Penulis: Alfrits Semen | Minahasa Utara
Pemerintah Kabupaten Minahasa Utara mulai menggerakkan agenda besar pembenahan kualitas pendidikan.
Fokus utamanya ialah memperkuat kemampuan literasi dan numerasi siswa melalui peningkatan kapasitas kepala sekolah serta guru di seluruh wilayah Minahasa Utara.
Sebanyak 548 peserta dari jenjang TK, SD, hingga SMP mengikuti bimbingan teknis yang digelar selama lima hari di Auditorium BPMP Sulawesi Utara, mulai Senin 18 Mei hingga Jumat 22 Mei 2026.
Program tersebut merupakan kolaborasi Pemkab Minahasa Utara bersama Balai Penjaminan Mutu Pendidikan (BPMP) Sulawesi Utara.
Ini juga sebagai tindak lanjut atas rekomendasi pemerintah pusat terkait masih rendahnya capaian literasi dan numerasi di daerah.
Bupati Minahasa Utara, Joune Ganda, melalui sambutan tertulis yang dibacakan Asisten III Setda Minut, Jossy Kawengian, menegaskan sektor pendidikan kini tidak bisa lagi dijalankan sekadar memenuhi rutinitas administratif.
Menurut Joune, arah kebijakan pendidikan harus berubah total dengan menjadikan data sebagai dasar utama pengambilan keputusan.
“Rapor Pendidikan harus menjadi kompas utama dalam menentukan langkah pembenahan.

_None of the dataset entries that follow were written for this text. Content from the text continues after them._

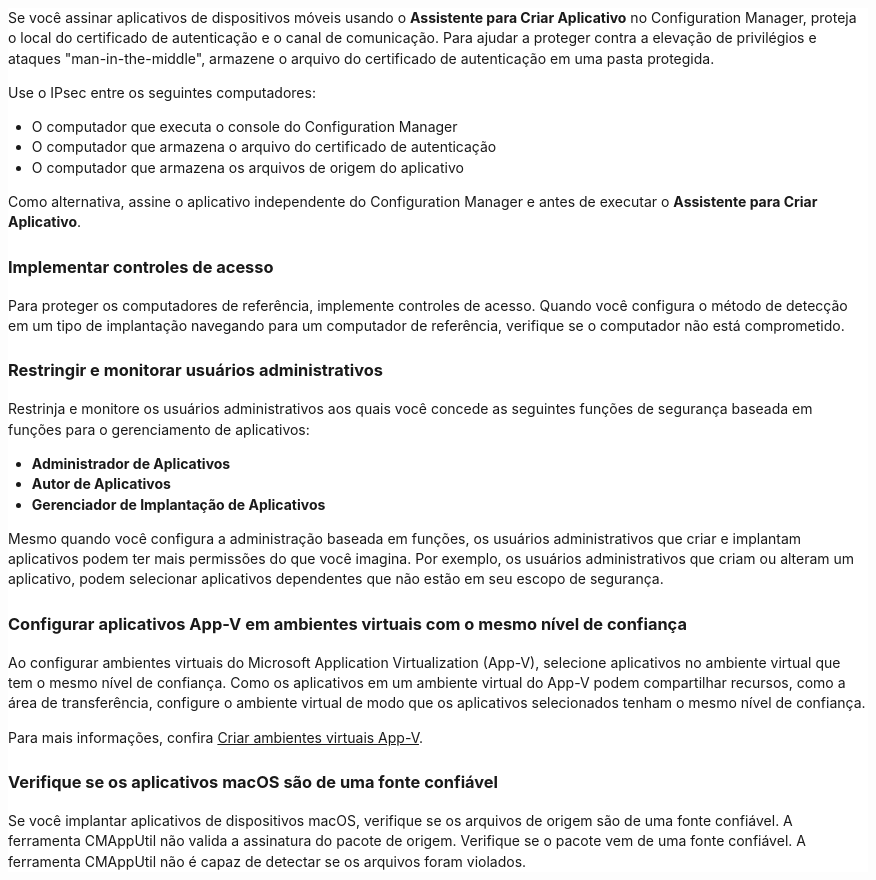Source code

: Se você assinar aplicativos de dispositivos móveis usando o **Assistente para Criar Aplicativo** no Configuration Manager, proteja o local do certificado de autenticação e o canal de comunicação. Para ajudar a proteger contra a elevação de privilégios e ataques "man-in-the-middle", armazene o arquivo do certificado de autenticação em uma pasta protegida. 

Use o IPsec entre os seguintes computadores:
- O computador que executa o console do Configuration Manager
- O computador que armazena o arquivo do certificado de autenticação
- O computador que armazena os arquivos de origem do aplicativo

Como alternativa, assine o aplicativo independente do Configuration Manager e antes de executar o **Assistente para Criar Aplicativo**.


### <a name="implement-access-controls"></a>Implementar controles de acesso

Para proteger os computadores de referência, implemente controles de acesso. Quando você configura o método de detecção em um tipo de implantação navegando para um computador de referência, verifique se o computador não está comprometido.


### <a name="restrict-and-monitor-administrative-users"></a>Restringir e monitorar usuários administrativos

Restrinja e monitore os usuários administrativos aos quais você concede as seguintes funções de segurança baseada em funções para o gerenciamento de aplicativos:
- **Administrador de Aplicativos**
- **Autor de Aplicativos**
- **Gerenciador de Implantação de Aplicativos**

Mesmo quando você configura a administração baseada em funções, os usuários administrativos que criar e implantam aplicativos podem ter mais permissões do que você imagina. Por exemplo, os usuários administrativos que criam ou alteram um aplicativo, podem selecionar aplicativos dependentes que não estão em seu escopo de segurança.


### <a name="configure-app-v-apps-in-virtual-environments-with-the-same-trust-level"></a>Configurar aplicativos App-V em ambientes virtuais com o mesmo nível de confiança

Ao configurar ambientes virtuais do Microsoft Application Virtualization (App-V), selecione aplicativos no ambiente virtual que tem o mesmo nível de confiança. Como os aplicativos em um ambiente virtual do App-V podem compartilhar recursos, como a área de transferência, configure o ambiente virtual de modo que os aplicativos selecionados tenham o mesmo nível de confiança.

Para mais informações, confira [Criar ambientes virtuais App-V](/sccm/apps/deploy-use/create-app-v-virtual-environments).


### <a name="make-sure-macos-apps-are-from-a-trustworthy-source"></a>Verifique se os aplicativos macOS são de uma fonte confiável

Se você implantar aplicativos de dispositivos macOS, verifique se os arquivos de origem são de uma fonte confiável. A ferramenta CMAppUtil não valida a assinatura do pacote de origem. Verifique se o pacote vem de uma fonte confiável. A ferramenta CMAppUtil não é capaz de detectar se os arquivos foram violados.

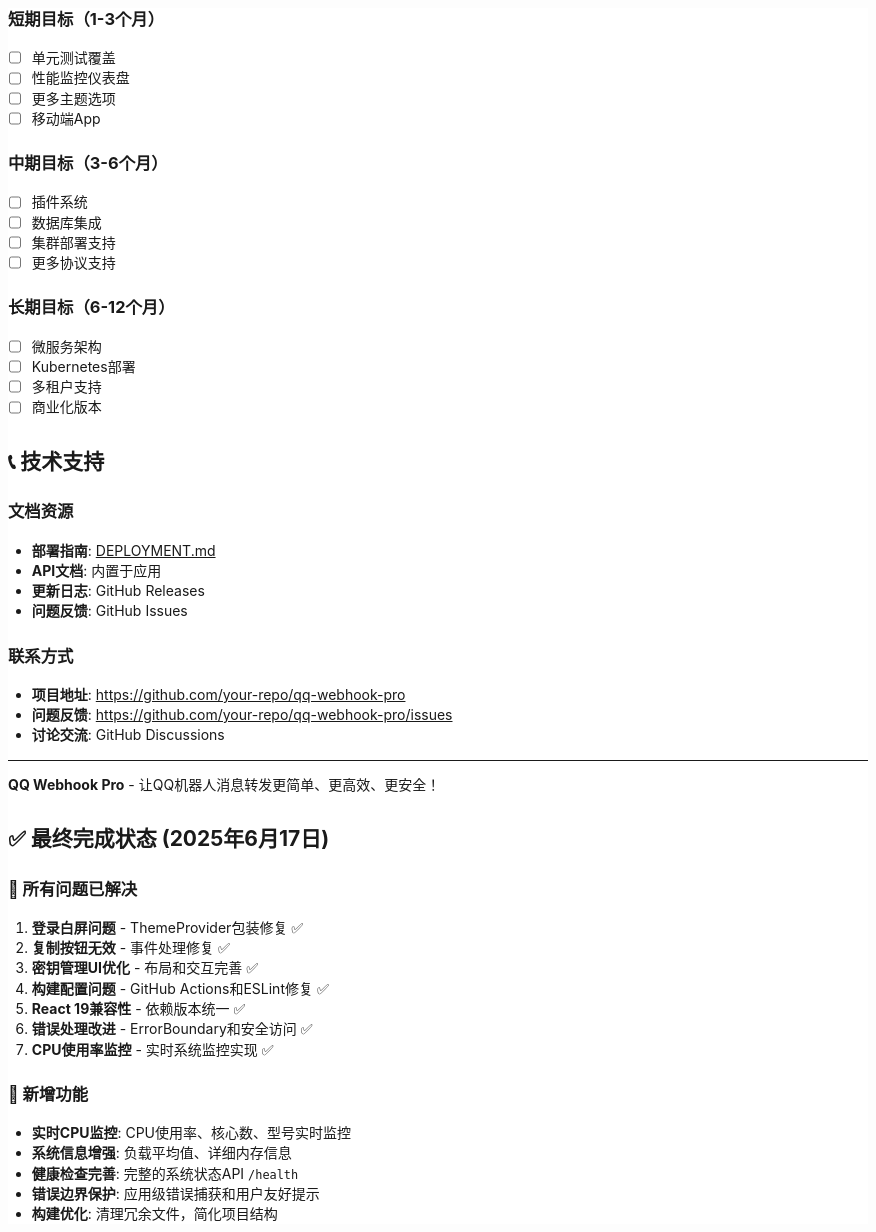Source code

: ### 短期目标（1-3个月）
- [ ] 单元测试覆盖
- [ ] 性能监控仪表盘
- [ ] 更多主题选项
- [ ] 移动端App

### 中期目标（3-6个月）
- [ ] 插件系统
- [ ] 数据库集成
- [ ] 集群部署支持
- [ ] 更多协议支持

### 长期目标（6-12个月）
- [ ] 微服务架构
- [ ] Kubernetes部署
- [ ] 多租户支持
- [ ] 商业化版本

## 📞 技术支持

### 文档资源
- **部署指南**: [DEPLOYMENT.md](./DEPLOYMENT.md)
- **API文档**: 内置于应用
- **更新日志**: GitHub Releases
- **问题反馈**: GitHub Issues

### 联系方式
- **项目地址**: https://github.com/your-repo/qq-webhook-pro
- **问题反馈**: https://github.com/your-repo/qq-webhook-pro/issues
- **讨论交流**: GitHub Discussions

---

**QQ Webhook Pro** - 让QQ机器人消息转发更简单、更高效、更安全！

## ✅ 最终完成状态 (2025年6月17日)

### 🎯 所有问题已解决
1. **登录白屏问题** - ThemeProvider包装修复 ✅
2. **复制按钮无效** - 事件处理修复 ✅  
3. **密钥管理UI优化** - 布局和交互完善 ✅
4. **构建配置问题** - GitHub Actions和ESLint修复 ✅
5. **React 19兼容性** - 依赖版本统一 ✅
6. **错误处理改进** - ErrorBoundary和安全访问 ✅
7. **CPU使用率监控** - 实时系统监控实现 ✅

### 🚀 新增功能
- **实时CPU监控**: CPU使用率、核心数、型号实时监控
- **系统信息增强**: 负载平均值、详细内存信息
- **健康检查完善**: 完整的系统状态API `/health`
- **错误边界保护**: 应用级错误捕获和用户友好提示
- **构建优化**: 清理冗余文件，简化项目结构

Dari data itu pemerintah bisa memetakan persoalan secara tepat dan menentukan intervensi yang cepat, terutama pada kompetensi literasi dan numerasi,” kata Jossy membacakan sambutan Bupati Joune.
Ia menilai peningkatan kualitas pendidikan bukan hanya menjadi tanggung jawab Dinas Pendidikan semata, melainkan kerja kolektif seluruh perangkat daerah.
Karena itu, Pemkab Minahasa Utara turut melibatkan sejumlah instansi strategis dalam agenda transformasi pendidikan tersebut.
Badan Perencanaan Pembangunan Daerah (Bappeda) diarahkan memastikan program masuk dalam dokumen perencanaan daerah.
Inspektorat mengawal efektivitas penggunaan dana BOS serta akuntabilitas program.
Sementara Badan Keuangan dan Aset Daerah (BKAD) bertugas memastikan dukungan penganggaran melalui APBD.
Langkah lintas sektor itu, menurut Joune, diperlukan agar kebijakan pendidikan tidak berhenti di level seremoni, tetapi benar-benar berdampak di ruang kelas.
Target akhirnya bukan sekadar meningkatkan kemampuan membaca dan berhitung siswa, tetapi membangun kemampuan berpikir kritis, bernalar logis, dan menyelesaikan persoalan kehidupan sehari-hari.
Kepala Dinas Pendidikan Minahasa Utara , Jofieta Supit, mengatakan kegiatan tersebut difokuskan pada penguatan kompetensi guru dan kepala sekolah dalam menerapkan model pembelajaran yang lebih efektif.
“Harapannya peningkatan kompetensi guru akan berdampak langsung terhadap capaian literasi dan numerasi siswa yang nantinya tercermin dalam Rapor Pendidikan daerah,” ujarnya.
Sementara Kepala BPMP Sulawesi Utara, Febry Dien, mengapresiasi respons cepat Pemkab Minahasa Utara terhadap rekomendasi Kementerian Pendidikan.
Menurut Febry, tingginya partisipasi kepala sekolah dan tenaga pendidik menunjukkan keseriusan daerah dalam memperbaiki mutu pembelajaran.
“Kegiatan ini menjadi langkah konkret untuk menjawab tantangan rendahnya pemahaman literasi dan numerasi di daerah,” tandasnya.